(photo: Ivan Put)

Didier Bellens (Belgacom) succède à Jean-Luc Dehaene (l’ancien Dexia) en tant que dirigeant belge dont on parle le plus dans la presse en 2012. Le classement annuel de FINN et Auxipress se base sur le nombre de présences des CEO belges dans les médias (journaux, magazines, télé, radio). Bart Verhaeghe (Uplace) finit deuxième. Le top cinq est complété par Pierre-Olivier Beckers (Delhaize), Albert Frère (GBL) et Karel De Boeck (Dexia).

Alors que 2011 était l’année de la crise bancaire et de la commission Dexia, 2012 figure, à en juger de la presse, comme l’année de l’entrepreneur. La presse raffole des histoires d’entrepreneurs. Très probablement parce qu’en ces temps de crise, les histoires positives, les histoires de croissance et d’optimisme sont recherchées.

Méthodologie

Auxipress a dressé la liste des apparitions dans la presse (imprimée, et pour la première fois à la radio et à la télévision) des entreprises belges les plus importantes et des leaders d’entreprise entre le 30/11/2011 et le 1/12/2012.

Les paramètres utilisés sont: 

  • Le nombre d’articles dans lesquels le directeur de l’entreprise a été cité
  • Le nombre d’interviews à la radio et à la télévision
  • Mentions de l’entreprise 

2012 : L’année de l’entrepreneur

Là où 2011 était l’année de la crise bancaire et de la commission Dexia, 2012 figure, à en juger de la presse, comme l’année de l’entrepreneur.

En suivant l’actualité en 2012, on en avait déjà eu l’impression, et cela s’est confirmé dans les classements : la presse raffole des histoires d’entrepreneurs. Comme le montre notre classement des « CEO Rockstars » , la presse identifie facilement les entreprises à leurs fondateurs.

FINN CEO ranking

La tendance existait déjà jour l’année dernière, mais elle est aujourd’hui plus prononcée, surtout dans le cas des start-up technologiques : Xavier Damman avec Storify, Dries Buytaert avec Drupal, Davy Kestens et Twitspark, Inge Geerdens et CVWarehouse. Et bien entendu : Urbain Vandeurzen, qui a vendu en 2012 son ‘bébé’ LMS à Siemens.

Bart Verhaeghe fait également partie de la catégorie des fondateurs et des entrepreneurs. Cet entrepreneur polarisant a dominé en grande partie les colonnes de l’actualité avec son projet de méga-centre commercial Uplace à Machelen, mais également avec sa conquête du Club de Bruges.

Mais d’où vient cette fascination de la presse pour les entrepreneurs en 2012 ? Peut-être parce qu’en ces temps de crise, on cherche les histoires positives, les histoires de croissance et d’optimisme. Et évidemment les entrepreneurs ambitieux, comme Verhaeghe, Vandenhaute et Duchâtelet, n’ont pas peur des déclarations fortes et déterminées, qui fonctionnent bien dans la presse. « Vier va redessiner le paysage télévisuel ». « Uplace arrive ».

On dit souvent des médias qu’ils ne se focalisent que sur les actualités négatives, mais ce n’est pas mon avis. Les médias sont à la recherche de récits pouvant confirmer les tendances, mais quand les tendances deviennent trop dominantes, ils n’hésitent pas à chercher le contrepoint. À une époque où la récession domine les actualités, et oú on parle presque quotidiennement de la problématique en Grèce ou en Espagne, les histoires d’entrepreneurs optimistes et visionnaires sont plus que bienvenues.

CONSIGNE> Rédigez la suite de l'article ci-dessus sur les patrons belges les plus cités dans la presse en 2012, en reprenant après sa dernière phrase.

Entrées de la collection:
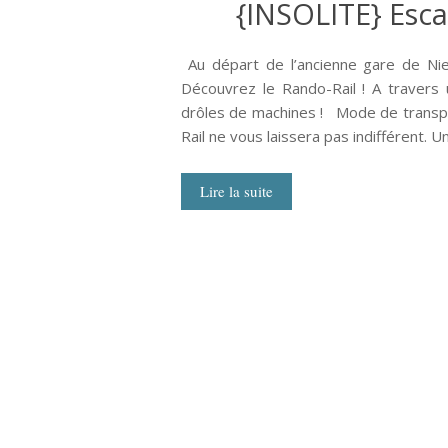
{INSOLITE} Esc
Au départ de l’ancienne gare de Niel
Découvrez le Rando-Rail ! A travers
drôles de machines ! Mode de transpor
Rail ne vous laissera pas indifférent. U
Lire la suite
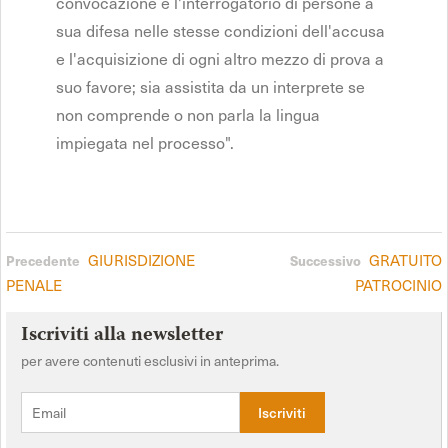
convocazione e l'interrogatorio di persone a
sua difesa nelle stesse condizioni dell'accusa
e l'acquisizione di ogni altro mezzo di prova a
suo favore; sia assistita da un interprete se
non comprende o non parla la lingua
impiegata nel processo".
GIURISDIZIONE
GRATUITO
Precedente
Successivo
PENALE
PATROCINIO
Iscriviti alla newsletter
per avere contenuti esclusivi in anteprima.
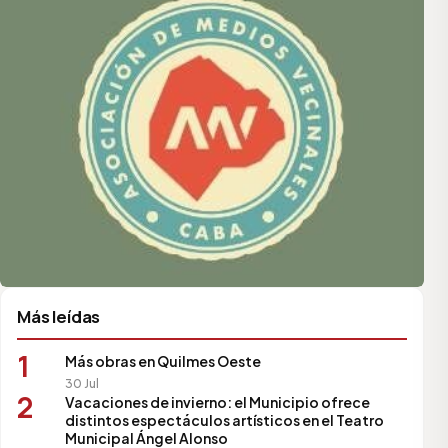
Más leídas
1
Más obras en Quilmes Oeste
30 Jul
2
Vacaciones de invierno: el Municipio ofrece
distintos espectáculos artísticos en el Teatro
Municipal Ángel Alonso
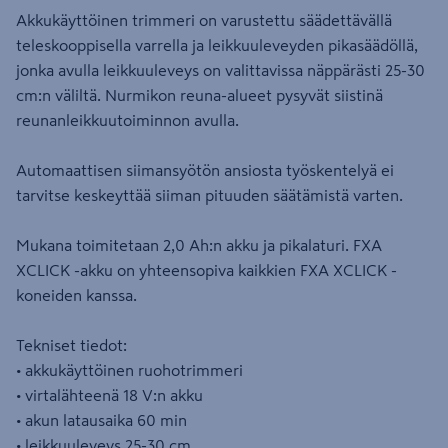
Akkukäyttöinen trimmeri on varustettu säädettävällä
teleskooppisella varrella ja leikkuuleveyden pikasäädöllä,
jonka avulla leikkuuleveys on valittavissa näppärästi 25-30
cm:n väliltä. Nurmikon reuna-alueet pysyvät siistinä
reunanleikkuutoiminnon avulla.
Automaattisen siimansyötön ansiosta työskentelyä ei
tarvitse keskeyttää siiman pituuden säätämistä varten.
Mukana toimitetaan 2,0 Ah:n akku ja pikalaturi. FXA
XCLICK -akku on yhteensopiva kaikkien FXA XCLICK -
koneiden kanssa.
Tekniset tiedot:
• akkukäyttöinen ruohotrimmeri
• virtalähteenä 18 V:n akku
• akun latausaika 60 min
• leikkuuleveys 25-30 cm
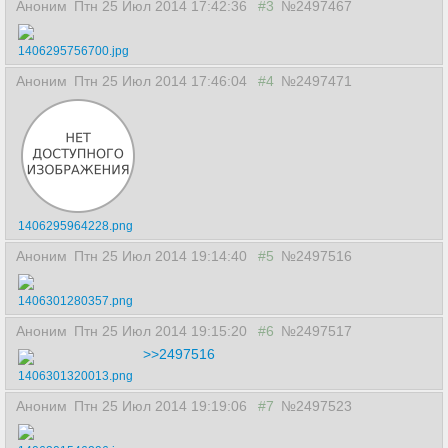
Аноним
Птн 25 Июл 2014 17:42:36
#3
№2497467
1406295756700.jpg
Аноним
Птн 25 Июл 2014 17:46:04
#4
№2497471
1406295964228.png
Аноним
Птн 25 Июл 2014 19:14:40
#5
№2497516
1406301280357.png
Аноним
Птн 25 Июл 2014 19:15:20
#6
№2497517
>>2497516
1406301320013.png
Аноним
Птн 25 Июл 2014 19:19:06
#7
№2497523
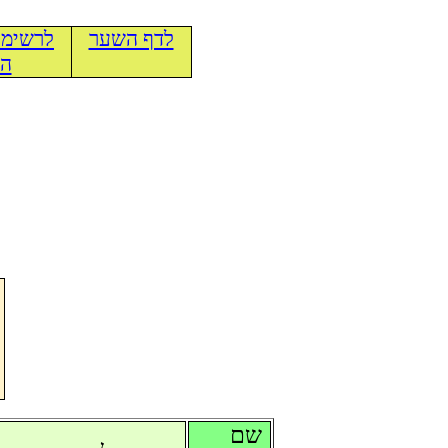
לדף השער
לרשימת
הכ
שם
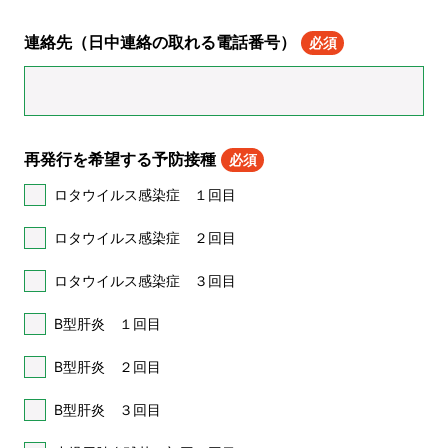
連絡先（日中連絡の取れる電話番号）
必須
再発行を希望する予防接種
必須
ロタウイルス感染症 １回目
ロタウイルス感染症 ２回目
ロタウイルス感染症 ３回目
B型肝炎 １回目
B型肝炎 ２回目
B型肝炎 ３回目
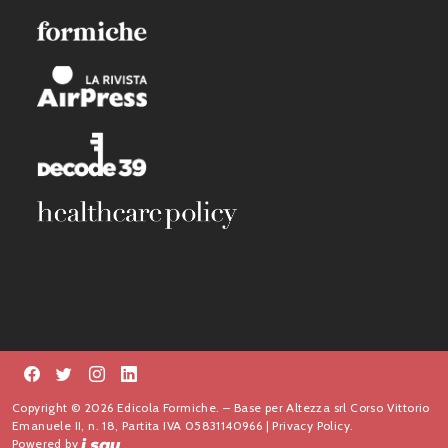
Copyright © 2026 Edicola Formiche. – Base per Altezza srl Corso Vittorio
Emanuele II, n. 18, Partita IVA 05831140966 |
Privacy Policy.
Powered by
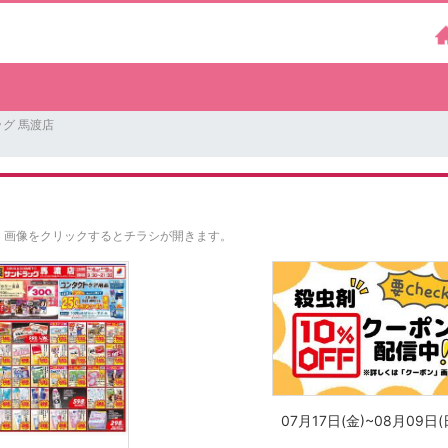
グ 馬渡店
。
画像をクリックするとチラシが開きます。
07月17日(金)~08月09日(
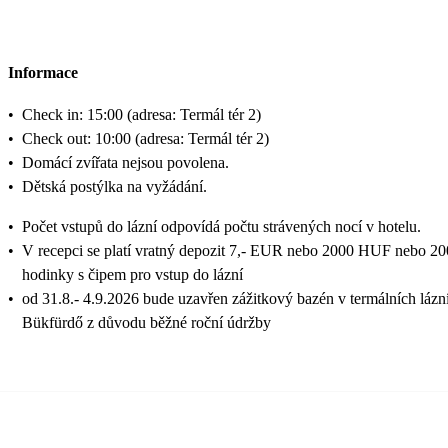
Informace
•
Check in: 15:00 (adresa: Termál tér 2)
•
Check out: 10:00 (adresa: Termál tér 2)
•
Domácí zvířata nejsou povolena.
•
Dětská postýlka na vyžádání.
•
Počet vstupů do lázní odpovídá počtu strávených nocí v hotelu.
•
V recepci se platí vratný depozit 7,- EUR nebo 2000 HUF nebo 2
hodinky s čipem pro vstup do lázní
•
od 31.8.- 4.9.2026 bude uzavřen zážitkový bazén v termálních lázn
Bükfürdő z důvodu běžné roční údržby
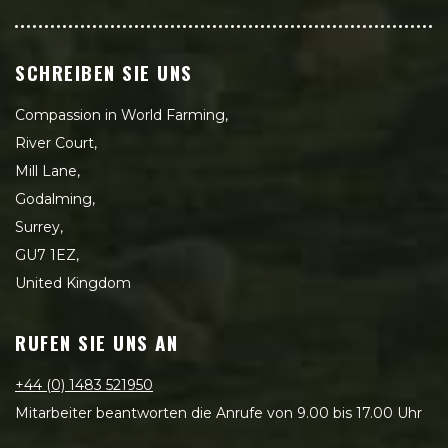
SCHREIBEN SIE UNS
Compassion in World Farming,
River Court,
Mill Lane,
Godalming,
Surrey,
GU7 1EZ,
United Kingdom
RUFEN SIE UNS AN
+44 (0) 1483 521950
Mitarbeiter beantworten die Anrufe von 9.00 bis 17.00 Uhr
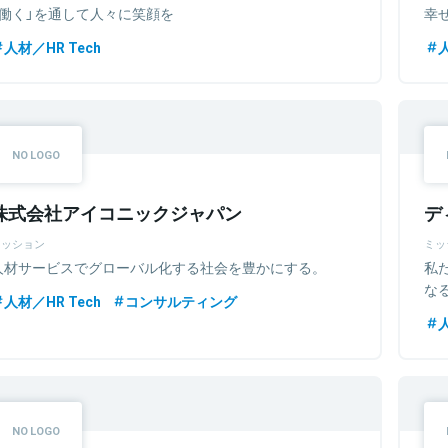
「働く」を通して人々に笑顔を
幸
人材／HR Tech
人
株式会社アイコニックジャパン
デ
ミッション
ミッ
人材サービスでグローバル化する社会を豊かにする。
私
な
人材／HR Tech
コンサルティング
人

RÉPONSE>
Et il va de soi que les médias aiment bien parler des CEO et entrepreneurs combatifs, et plus que tout des vainqueurs visionnaires (Dries Buytaert, Inge Geerdens, Sébastien de Halleux). Voici ce que dit Reid Hoffman de LinkedIn : « to be successful, you have to be contrarian – and right. » C’est, selon moi, la raison pour laquelle la presse est également intéressée par les CEO et entrepreneurs. Des opinions contraires sont partagées avec plaisir, du moment que le CEO en question a du succès.

Prévisions pour 2013

Que signifie tout cela pour les dirigeants et les leaders d’entreprise ? D’après nous, la recherche des histoires à succès va s’élargir aux grandes entreprises, et ne va plus se limiter aux plus petits acteurs.

Toute personne qui, en 2013, arrivera à se positionner en tant que ‘dirigeant entrepreneur’ – c’est-à-dire toute personne qui pourra montrer que son entreprise est en mesure de travailler de manière énergique, visionnaire et innovatrice – pourra, selon nous, répondre aux attendes des médias, toujours à la recherche de leaders d’opinion pour confirmer et affirmer les nouvelles tendances. Celui qui pourra se positionner dans cette niche en premier lieu et de la meilleure manière aura, je pense, de bonnes chances d’avoir une bonne couverture de presse l’année prochaine.

En outre, les prévisions macro-économiques pour 2013 sont légèrement plus favorables (même si cela peut changer demain). Il se peut que l’attention des journalistes se soit jusqu’ici dirigée sur les plus petites entreprises, parce qu’ il n’y avait pas d’histoires de croissance ou de gagnants visionnaires auprès des plus grandes entreprises. Mais dès que les ‘grands’ auront leurs propres histoires à succès, les ‘petits’ perdront très probablement leur place à la une des journaux.

Tout change très vite au sommet

Le top 5 est radicalement secoué par rapport à l’année dernière – plus de Jean-Luc Dehaene ou de Mariani, Karel De Boeck (Dexia holding) et Jos Clijsters (Belfius, auparavant Dexia Banque) ont pris leurs places.

Marc Coucke a également disparu, et a été remplacé par Bart Verhaeghe en tant qu’entrepreneur/saint-patron du sport. Pierre-Olivier Beckers, CEO de Delhaize, a fait une remontée spectaculaire : il est passé de la 13e place l’année dernière à la 3e cette année, avec plus de 1000 mentions dans la presse. Didier Bellens et Albert Frère restent en tête du classement.

Différences entre la Wallonie et la Flandre

Dans les grandes lignes, on retrouve les mêmes noms que l’année dernière, mais il existe d’importantes différences régionales.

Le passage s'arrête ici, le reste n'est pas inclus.